If you want an intro to DFO, I suggest you read the second post in the series (again link is above.) Essentially, studying an algorithm like DFO is really interesting because it is about creating incredibly simple agents that interact with one another, and from that, incredibly complex behaviour arises that can be applied to solve many types of problems.
Below, blink and you’ll miss it, is DFO quickly finding the error surface’s global optimum. Here, DFO is maximising the problem surface, denoted as reward in the graphs title. The problem surface is at it’s maximum when it is red and minimum when it is blue. The population of flies are the small black dots and the best fly of the iteration can be found below by the larger white dot.
What if the problem is harder?
Let us assume the problem surface is moving and multimodal. This presents a considerably harder challenge. If we apply DFO naively in the same manner above we will experience sub-par performance, which we can see below.
Above, we can see that the reward for the current iteration of optimisation is rarely optimal and furthermore, the exploration of the surface is less than satisfactory. There are a few issues with the above naive solution; the method of randomisation; lack of elitism; most importantly, the method of updating the flies position.
A minor improvement can be made by changing how the flies position coordinates are reset when the uniform distribution is sampled and the result is less than the disturbance threshold. As it stands in the naive algorithm, each dimension of the position for each fly is independently updated or randomly reset, meaning often the flies are constrained to being reset along a vertical line or horizontal line. You can see this around the border of the above gif. Changing the reseting method, so that it completely randomises the flies position if a single sample drawn from a uniform distribution is less than the disturbance threshold will enable a more random position reset. It is then important to multiply the disturbance threshold by the number of dimensions — in our case two, to ensure that a comparable amount of random resets are retained.
The next improvement is to add some elitism. This rule simply states that the n-best flies are not updated or reset. This greedily ensures we do not degrade our best performing flies.

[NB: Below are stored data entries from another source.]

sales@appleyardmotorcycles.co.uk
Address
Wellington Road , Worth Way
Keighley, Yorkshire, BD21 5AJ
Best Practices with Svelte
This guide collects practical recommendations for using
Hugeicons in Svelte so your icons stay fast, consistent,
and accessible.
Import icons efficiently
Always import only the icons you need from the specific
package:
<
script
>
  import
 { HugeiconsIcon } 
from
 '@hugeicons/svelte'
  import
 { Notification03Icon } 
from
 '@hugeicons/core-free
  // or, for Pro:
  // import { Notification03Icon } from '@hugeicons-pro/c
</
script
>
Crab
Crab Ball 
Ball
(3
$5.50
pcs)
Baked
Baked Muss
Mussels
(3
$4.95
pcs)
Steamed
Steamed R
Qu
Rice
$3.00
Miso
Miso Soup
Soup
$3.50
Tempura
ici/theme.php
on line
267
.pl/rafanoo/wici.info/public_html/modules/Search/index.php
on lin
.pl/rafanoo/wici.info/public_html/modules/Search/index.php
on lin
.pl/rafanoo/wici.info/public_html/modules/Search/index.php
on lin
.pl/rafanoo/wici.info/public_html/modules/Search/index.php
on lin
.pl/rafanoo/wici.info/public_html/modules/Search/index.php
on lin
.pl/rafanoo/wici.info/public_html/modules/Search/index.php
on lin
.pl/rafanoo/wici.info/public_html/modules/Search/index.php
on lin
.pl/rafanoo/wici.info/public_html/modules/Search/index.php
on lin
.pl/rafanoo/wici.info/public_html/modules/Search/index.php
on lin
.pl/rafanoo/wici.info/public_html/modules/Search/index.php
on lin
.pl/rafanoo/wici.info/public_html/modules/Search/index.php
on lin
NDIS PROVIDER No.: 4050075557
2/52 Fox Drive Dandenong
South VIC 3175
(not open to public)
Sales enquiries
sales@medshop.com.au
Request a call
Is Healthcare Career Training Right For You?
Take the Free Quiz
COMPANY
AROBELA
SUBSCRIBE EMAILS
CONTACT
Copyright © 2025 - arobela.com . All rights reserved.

The final modification is the most important one. As it stands, for each fly, if we are not disturbing their position and randomising them, we are updating them. The current manner of updating assigns the fly the position of its best neighbour, and moves it towards the globally best fly. This implicitly assumes a unimodal distribution, and is not optimal for our multimodal problem. We can simply fix this by instead updating the fly to its best neighbour, and move it in the same vector leading from it’s original position to it’s best neighbour’s position.
The result of the aforementioned improvements is the above — a much more effective tracking of the multimodal problem.
Thanks very much for reading, I hope to grab your attention again in the future!